> [Arbeitsauftrag 1] Wie breit ist das grönländische Inlandeis laut dem Text über Martin Hülles Grönland-Durchquerung?
> [Arbeitsauftrag 2] Schreib den Text über Martin Hülles Grönland-Durchquerung nach seinem letzten Satz weiter.

> [Textauszug]
****************

Die neuen Prognosen hätten katastrophale Auswirkungen: "Bei drei Grad Celsius mehr würden Klimaextreme wie Dürren, Hitzewellen und Hurricans häufiger auftreten. Zudem hätte man einen kritischen Schwellenwert erreicht: Grönland würde wahrscheinlich komplett abschmelzen."

Waten durch Gletschersümpfe

Martin Hülle in Grönland
Eisbärte wie hier bei Johannes Lang und Georg Sichelschmidt sind schon bald outBild: Martin Hülle

Ein Schreckensszenario, das sich Grönland-Abenteurer Martin Hülle im Gespräch mit DW-WORLD.DE kaum vorzustellen vermag. "Das Grönlandeis ist so gigantisch groß, wenn man da mitten draufsteht", meint er versonnen in Erinnerung an seine Grönland-Transversale. Im Sommer 2006 durchquerte Hülle das 750 Kilometer breite grönländische Inlandeis nur mit Hilfe von Skiern, Pulkas und großen Segeln, so genannten Parawings. Gemeinsam mit Johannes Lang und Georg Sichelschmidt reiste er von der kaum besiedelten Ostküste bis zur Diskobucht, um auf die Folgen der Klimaerwärmung aufmerksam zu machen.

****************

> [Datenteil]

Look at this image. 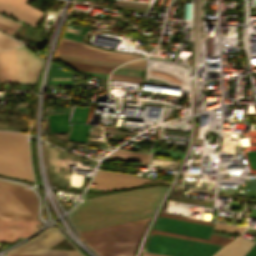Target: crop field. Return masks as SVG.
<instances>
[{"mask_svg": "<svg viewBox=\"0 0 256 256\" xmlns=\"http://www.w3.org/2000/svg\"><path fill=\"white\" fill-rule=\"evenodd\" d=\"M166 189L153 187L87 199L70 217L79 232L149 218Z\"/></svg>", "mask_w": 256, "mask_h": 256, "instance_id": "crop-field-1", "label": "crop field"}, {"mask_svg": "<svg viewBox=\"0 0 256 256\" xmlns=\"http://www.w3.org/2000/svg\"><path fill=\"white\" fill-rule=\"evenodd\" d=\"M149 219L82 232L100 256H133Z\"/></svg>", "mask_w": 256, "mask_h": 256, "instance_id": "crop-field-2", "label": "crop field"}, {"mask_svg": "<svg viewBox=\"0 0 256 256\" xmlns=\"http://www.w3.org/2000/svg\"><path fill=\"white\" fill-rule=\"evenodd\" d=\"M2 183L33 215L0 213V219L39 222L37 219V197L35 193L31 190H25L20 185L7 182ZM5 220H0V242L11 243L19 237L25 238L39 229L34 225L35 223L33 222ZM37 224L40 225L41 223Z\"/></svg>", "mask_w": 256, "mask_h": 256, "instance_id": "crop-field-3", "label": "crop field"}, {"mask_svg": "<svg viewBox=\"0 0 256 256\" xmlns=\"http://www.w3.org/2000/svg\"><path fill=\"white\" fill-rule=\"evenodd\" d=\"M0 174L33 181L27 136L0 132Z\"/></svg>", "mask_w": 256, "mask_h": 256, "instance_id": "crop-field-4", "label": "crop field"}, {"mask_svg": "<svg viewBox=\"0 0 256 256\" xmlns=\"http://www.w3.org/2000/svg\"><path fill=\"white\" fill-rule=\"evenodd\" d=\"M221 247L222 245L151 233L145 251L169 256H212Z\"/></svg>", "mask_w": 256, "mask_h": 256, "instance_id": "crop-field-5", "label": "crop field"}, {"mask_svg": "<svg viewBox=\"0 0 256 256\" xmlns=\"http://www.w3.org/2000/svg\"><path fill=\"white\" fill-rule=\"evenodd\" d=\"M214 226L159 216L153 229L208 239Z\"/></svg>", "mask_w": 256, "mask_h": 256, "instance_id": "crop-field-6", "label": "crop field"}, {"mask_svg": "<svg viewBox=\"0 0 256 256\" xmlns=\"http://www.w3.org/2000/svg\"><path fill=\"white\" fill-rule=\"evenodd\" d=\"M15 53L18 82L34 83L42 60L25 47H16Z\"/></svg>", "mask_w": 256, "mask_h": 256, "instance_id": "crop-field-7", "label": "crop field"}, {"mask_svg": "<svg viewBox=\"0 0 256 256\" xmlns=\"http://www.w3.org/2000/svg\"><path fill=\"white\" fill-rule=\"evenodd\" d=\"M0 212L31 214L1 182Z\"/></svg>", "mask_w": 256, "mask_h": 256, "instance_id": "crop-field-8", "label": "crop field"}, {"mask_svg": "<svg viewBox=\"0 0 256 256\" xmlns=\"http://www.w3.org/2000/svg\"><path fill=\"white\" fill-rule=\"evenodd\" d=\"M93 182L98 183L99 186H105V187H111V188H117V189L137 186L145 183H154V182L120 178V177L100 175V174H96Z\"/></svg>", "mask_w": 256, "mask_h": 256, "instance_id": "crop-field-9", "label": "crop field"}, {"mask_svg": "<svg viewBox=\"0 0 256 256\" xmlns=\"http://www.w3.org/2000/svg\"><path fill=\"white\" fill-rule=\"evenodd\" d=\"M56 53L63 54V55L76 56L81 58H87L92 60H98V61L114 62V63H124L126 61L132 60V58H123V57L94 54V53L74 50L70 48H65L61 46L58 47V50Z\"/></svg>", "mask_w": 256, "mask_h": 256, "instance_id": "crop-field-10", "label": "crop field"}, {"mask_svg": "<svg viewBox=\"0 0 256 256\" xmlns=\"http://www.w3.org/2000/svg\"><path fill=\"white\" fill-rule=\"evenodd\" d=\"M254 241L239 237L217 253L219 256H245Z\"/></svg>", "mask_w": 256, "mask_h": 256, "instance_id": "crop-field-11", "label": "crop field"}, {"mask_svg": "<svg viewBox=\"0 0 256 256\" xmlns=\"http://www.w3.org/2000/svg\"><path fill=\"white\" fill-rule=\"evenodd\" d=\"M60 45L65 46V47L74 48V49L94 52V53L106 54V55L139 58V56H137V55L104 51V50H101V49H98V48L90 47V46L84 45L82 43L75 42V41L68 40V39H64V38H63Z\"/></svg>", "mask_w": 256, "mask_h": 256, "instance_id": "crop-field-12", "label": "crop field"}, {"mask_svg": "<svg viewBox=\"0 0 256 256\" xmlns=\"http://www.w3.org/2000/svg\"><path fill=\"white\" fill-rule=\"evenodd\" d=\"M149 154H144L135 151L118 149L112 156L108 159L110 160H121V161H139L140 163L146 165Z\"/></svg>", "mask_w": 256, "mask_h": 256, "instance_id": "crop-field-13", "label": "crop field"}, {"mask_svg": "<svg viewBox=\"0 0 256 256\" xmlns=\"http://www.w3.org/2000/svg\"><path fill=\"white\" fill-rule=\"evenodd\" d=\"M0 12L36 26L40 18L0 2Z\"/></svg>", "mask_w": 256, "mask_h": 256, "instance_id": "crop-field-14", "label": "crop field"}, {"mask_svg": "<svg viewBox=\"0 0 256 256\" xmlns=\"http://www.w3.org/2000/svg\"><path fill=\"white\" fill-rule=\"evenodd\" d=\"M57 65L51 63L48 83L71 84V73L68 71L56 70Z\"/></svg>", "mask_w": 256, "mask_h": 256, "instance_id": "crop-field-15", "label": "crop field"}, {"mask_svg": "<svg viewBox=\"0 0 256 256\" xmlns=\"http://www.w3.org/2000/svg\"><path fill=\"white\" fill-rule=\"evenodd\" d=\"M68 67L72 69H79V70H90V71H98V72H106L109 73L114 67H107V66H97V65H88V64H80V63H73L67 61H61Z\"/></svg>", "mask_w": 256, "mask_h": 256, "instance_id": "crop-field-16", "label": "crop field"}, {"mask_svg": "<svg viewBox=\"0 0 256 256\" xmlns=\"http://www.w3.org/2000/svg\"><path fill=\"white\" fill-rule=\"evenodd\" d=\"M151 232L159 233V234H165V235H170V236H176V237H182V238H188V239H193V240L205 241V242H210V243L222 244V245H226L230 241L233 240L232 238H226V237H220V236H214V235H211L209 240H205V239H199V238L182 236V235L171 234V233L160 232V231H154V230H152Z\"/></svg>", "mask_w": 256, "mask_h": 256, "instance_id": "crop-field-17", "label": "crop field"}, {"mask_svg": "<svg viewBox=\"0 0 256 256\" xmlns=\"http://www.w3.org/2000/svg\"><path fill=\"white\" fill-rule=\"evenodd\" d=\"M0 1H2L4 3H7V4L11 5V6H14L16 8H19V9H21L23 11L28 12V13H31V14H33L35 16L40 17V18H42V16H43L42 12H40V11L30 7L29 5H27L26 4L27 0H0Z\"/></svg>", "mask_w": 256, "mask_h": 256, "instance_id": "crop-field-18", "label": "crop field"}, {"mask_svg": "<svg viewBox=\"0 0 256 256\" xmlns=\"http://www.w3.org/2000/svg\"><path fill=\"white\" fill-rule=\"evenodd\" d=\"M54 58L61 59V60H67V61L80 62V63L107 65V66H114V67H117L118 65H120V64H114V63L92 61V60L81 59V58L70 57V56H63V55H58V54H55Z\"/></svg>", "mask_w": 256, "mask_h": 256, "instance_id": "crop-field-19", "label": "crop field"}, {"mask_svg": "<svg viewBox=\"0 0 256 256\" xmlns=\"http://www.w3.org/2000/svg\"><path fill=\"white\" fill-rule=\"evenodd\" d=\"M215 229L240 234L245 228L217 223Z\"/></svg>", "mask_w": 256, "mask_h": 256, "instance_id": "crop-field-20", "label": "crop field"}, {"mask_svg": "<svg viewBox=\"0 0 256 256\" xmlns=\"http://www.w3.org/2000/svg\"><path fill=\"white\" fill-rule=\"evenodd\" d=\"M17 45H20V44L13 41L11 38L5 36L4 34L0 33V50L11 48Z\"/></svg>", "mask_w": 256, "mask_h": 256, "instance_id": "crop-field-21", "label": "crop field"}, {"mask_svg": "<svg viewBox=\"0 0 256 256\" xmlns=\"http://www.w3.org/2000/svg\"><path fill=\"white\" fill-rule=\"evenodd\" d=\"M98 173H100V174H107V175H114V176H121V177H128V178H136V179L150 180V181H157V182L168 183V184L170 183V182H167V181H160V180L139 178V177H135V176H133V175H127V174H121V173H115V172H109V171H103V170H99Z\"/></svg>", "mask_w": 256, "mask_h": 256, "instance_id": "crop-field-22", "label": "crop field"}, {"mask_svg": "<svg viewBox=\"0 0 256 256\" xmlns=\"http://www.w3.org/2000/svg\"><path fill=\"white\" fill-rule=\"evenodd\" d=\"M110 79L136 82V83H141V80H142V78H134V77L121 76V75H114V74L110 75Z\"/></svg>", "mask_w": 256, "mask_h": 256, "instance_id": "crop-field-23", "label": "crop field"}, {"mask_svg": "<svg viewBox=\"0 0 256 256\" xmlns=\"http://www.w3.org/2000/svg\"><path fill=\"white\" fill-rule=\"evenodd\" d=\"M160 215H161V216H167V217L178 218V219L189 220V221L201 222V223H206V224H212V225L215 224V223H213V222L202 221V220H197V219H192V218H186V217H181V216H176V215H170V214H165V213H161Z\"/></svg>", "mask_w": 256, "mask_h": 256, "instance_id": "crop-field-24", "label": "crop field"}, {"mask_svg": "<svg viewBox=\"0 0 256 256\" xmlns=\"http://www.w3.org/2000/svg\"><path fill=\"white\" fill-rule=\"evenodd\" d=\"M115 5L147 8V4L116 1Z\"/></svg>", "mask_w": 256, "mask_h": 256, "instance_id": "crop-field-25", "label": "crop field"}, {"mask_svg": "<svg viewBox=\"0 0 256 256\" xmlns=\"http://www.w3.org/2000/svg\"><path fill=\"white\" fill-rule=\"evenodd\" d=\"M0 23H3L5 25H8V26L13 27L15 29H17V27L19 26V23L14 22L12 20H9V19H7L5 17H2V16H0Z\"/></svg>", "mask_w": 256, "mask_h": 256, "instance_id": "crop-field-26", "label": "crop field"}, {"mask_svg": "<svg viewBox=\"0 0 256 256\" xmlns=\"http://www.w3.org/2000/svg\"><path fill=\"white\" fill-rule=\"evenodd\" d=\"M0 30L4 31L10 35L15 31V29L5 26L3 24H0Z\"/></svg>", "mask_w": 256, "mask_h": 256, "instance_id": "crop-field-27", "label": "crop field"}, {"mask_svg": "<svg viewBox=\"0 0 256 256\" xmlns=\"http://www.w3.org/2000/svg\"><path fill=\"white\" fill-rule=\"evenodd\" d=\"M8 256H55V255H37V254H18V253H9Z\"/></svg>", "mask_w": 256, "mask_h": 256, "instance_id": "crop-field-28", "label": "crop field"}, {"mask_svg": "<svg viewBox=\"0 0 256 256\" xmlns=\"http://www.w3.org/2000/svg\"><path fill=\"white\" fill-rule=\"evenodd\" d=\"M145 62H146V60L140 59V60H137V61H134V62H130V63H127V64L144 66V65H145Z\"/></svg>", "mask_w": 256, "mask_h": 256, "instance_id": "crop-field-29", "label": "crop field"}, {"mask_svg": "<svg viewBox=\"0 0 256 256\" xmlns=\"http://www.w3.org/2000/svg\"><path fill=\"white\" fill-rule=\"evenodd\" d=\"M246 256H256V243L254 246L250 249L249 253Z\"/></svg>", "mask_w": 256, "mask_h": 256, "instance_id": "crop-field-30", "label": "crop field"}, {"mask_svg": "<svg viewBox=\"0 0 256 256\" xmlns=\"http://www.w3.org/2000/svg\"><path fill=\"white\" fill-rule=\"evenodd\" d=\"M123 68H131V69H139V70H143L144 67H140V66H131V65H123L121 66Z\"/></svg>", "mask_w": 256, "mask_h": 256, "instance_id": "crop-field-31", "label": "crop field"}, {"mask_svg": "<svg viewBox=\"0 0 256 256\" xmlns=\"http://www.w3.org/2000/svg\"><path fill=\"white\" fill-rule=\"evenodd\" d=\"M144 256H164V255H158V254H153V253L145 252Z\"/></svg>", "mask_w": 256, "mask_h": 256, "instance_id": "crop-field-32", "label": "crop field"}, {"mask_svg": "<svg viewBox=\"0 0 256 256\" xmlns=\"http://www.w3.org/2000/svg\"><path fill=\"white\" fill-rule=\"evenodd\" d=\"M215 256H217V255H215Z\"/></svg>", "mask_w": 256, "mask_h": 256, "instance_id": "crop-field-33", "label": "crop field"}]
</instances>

****************

> [Schriftliche Antwort 1] 750 Kilometer.

> [Schriftliche Antwort 2]
Denn die sind auf Grönland bereits heute deutlich sichtbar: Allein von April 2002 bis November 2005 schmolzen jährlich 240 Kubikkilometer Eis, berichteten Forscher der Universität Texas im August 2006 im Wissenschaftsmagazin "Science". Das sei jährlich drei Mal so viel wie in den Jahren zuvor.

"Selbst auf dem Inlandeis sind schon Gletschersümpfe entstanden", sagt Hülle. Als Gletschersümpfe bezeichnet man oberflächlich angetautes Eis, das sich zu großflächigen Schmelzwasserbereichen, kleinen Seen und Flüssen sammelt - eben zu einer "richtigen Eiswassermatsche". Bei seiner Grönland-Transversale habe er mehrfach mit den Schuhen bis über die Knöchel im Wasser gestanden.

Grünes Grönland vergast das Klima

Würde die 2,5 Millionen Kubikkilometer große grönländische Eismasse tatsächlich abschmelzen, machte die Insel aber nicht nur ihrem Namen "grünes Land" alle Ehre. "Der Meereswasserspiegel würde um bis zu sieben Meter ansteigen", sagt Klimaexperte Latif. Diese Folge würde zwar nicht sofort eintreten. "Aber bis 2100 wäre ein Anstieg von einem Meter schon drin - mit verheerenden Folgen für die Küstenregionen weltweit."

Zudem hätte das Abtauen der so genannten Permafrostböden Grönlands und der Arktis einen "dramatischen Zusatzeffekt" auf die Klimaerwärmung, wie Latif betont: "Dabei werden riesige Mengen Methangas freigesetzt, was die Erderwärmung bis 2100 noch mal um bis zu anderthalb Grad Celsius verstärken würde."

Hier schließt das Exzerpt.